• YOUR INSTRUCTIONS
Give the lines of the listing from the line containing "### 2.5 Chrome" through the end of the listing, inclusive, as a Markdown table with the columns "Row" and "Line text". Number the rows and leave out blank lines.

[RECORDS SHOWN Boundary: Start]

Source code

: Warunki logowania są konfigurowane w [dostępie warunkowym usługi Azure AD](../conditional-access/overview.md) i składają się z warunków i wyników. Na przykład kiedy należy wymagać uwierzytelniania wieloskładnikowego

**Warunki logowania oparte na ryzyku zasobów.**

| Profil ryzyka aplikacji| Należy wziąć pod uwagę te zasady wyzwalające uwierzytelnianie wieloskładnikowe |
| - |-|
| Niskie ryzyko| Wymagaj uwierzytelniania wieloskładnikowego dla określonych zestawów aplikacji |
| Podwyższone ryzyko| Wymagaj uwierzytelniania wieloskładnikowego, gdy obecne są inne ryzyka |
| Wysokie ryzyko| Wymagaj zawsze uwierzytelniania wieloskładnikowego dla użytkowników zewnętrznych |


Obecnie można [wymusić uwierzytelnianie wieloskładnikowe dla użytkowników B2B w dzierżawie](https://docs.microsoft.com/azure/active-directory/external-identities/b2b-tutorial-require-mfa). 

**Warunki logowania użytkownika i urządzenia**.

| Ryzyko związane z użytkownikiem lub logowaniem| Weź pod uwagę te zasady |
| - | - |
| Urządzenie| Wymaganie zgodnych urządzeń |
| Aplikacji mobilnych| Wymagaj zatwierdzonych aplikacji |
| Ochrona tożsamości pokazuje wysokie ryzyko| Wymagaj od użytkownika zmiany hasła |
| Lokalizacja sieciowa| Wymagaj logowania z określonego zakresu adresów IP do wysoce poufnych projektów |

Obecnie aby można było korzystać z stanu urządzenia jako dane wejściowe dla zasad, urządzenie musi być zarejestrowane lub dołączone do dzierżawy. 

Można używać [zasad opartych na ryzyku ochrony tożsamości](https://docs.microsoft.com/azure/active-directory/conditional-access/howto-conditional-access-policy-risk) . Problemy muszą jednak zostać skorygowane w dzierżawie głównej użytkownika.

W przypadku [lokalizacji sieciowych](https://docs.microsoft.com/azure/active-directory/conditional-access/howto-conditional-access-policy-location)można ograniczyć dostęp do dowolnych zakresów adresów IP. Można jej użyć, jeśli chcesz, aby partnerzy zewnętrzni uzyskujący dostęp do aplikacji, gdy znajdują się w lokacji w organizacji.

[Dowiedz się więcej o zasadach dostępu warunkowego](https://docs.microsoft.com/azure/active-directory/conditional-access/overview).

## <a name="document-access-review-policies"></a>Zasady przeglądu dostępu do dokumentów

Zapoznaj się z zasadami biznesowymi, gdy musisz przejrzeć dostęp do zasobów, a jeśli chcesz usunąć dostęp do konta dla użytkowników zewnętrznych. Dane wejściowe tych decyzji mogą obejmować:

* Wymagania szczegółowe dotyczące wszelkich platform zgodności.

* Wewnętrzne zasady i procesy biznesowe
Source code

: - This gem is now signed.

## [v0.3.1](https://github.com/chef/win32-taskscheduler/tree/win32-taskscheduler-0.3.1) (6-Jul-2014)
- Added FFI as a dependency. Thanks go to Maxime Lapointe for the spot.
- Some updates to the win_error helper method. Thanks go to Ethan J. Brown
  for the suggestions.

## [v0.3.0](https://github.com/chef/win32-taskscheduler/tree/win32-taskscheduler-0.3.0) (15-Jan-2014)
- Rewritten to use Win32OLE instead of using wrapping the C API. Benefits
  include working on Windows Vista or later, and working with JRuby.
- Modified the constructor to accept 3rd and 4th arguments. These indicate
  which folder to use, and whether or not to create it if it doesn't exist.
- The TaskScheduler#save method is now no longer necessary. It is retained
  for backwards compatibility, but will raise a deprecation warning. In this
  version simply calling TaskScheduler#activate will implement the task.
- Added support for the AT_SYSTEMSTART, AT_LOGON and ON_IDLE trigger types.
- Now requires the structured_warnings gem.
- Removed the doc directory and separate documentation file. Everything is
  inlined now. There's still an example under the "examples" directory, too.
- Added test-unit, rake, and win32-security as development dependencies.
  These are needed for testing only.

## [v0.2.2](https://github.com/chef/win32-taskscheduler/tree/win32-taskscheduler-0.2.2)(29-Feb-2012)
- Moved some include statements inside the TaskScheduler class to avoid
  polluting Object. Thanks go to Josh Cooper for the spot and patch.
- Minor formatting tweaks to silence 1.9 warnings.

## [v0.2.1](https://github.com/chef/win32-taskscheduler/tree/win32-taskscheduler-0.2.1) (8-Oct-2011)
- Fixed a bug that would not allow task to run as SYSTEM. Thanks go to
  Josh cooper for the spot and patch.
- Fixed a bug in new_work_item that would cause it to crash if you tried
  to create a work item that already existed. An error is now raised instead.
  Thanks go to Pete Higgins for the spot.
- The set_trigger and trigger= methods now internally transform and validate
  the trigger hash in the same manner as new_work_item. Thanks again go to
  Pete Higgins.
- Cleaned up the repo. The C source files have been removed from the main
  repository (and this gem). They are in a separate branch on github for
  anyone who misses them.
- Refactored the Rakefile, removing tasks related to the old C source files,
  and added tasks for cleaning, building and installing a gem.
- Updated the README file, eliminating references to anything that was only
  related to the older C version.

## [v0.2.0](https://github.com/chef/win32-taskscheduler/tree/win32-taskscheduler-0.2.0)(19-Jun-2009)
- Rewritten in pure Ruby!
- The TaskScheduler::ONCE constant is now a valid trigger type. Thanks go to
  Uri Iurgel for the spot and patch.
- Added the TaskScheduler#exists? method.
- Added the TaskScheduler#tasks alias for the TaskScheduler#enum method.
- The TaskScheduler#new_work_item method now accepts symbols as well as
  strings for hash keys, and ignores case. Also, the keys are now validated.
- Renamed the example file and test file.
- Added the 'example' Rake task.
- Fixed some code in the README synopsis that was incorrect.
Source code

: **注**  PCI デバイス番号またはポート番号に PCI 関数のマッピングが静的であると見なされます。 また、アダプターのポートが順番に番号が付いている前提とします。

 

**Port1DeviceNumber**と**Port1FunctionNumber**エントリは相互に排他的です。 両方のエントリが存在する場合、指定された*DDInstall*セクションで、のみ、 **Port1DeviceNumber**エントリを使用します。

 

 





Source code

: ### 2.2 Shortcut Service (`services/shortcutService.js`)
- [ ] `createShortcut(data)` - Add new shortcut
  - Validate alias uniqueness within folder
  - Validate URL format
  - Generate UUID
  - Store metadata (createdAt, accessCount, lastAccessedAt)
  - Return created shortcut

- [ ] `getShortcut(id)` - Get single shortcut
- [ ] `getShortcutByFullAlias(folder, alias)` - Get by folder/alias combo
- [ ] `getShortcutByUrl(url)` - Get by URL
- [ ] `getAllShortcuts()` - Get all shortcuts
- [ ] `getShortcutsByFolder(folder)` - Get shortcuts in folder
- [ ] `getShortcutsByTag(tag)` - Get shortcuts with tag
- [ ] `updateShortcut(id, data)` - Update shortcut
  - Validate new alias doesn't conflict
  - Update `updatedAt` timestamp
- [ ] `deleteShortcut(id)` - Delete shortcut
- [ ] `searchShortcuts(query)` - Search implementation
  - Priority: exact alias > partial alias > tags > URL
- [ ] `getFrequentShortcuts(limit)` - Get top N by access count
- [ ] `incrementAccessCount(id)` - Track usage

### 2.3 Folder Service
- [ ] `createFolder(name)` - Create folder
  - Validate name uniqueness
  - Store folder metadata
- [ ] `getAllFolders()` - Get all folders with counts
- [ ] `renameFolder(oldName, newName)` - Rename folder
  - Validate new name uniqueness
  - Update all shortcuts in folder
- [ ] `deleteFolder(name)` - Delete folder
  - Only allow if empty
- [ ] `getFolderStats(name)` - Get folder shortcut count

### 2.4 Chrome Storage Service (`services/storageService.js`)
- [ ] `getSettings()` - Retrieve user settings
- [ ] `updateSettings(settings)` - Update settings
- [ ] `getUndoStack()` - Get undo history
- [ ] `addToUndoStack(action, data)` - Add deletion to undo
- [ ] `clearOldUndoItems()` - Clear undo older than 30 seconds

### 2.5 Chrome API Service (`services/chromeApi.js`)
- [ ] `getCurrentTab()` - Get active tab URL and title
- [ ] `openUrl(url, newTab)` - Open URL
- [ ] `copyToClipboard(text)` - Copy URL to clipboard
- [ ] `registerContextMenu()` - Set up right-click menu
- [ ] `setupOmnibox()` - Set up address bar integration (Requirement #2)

[RECORDS SHOWN Boundary: End]

• OUTPUT FOR THIS EXERCISE
| Row | Line text |
|---|---|
| 1 | ### 2.5 Chrome API Service (`services/chromeApi.js`) |
| 2 | - [ ] `getCurrentTab()` - Get active tab URL and title |
| 3 | - [ ] `openUrl(url, newTab)` - Open URL |
| 4 | - [ ] `copyToClipboard(text)` - Copy URL to clipboard |
| 5 | - [ ] `registerContextMenu()` - Set up right-click menu |
| 6 | - [ ] `setupOmnibox()` - Set up address bar integration (Requirement #2) |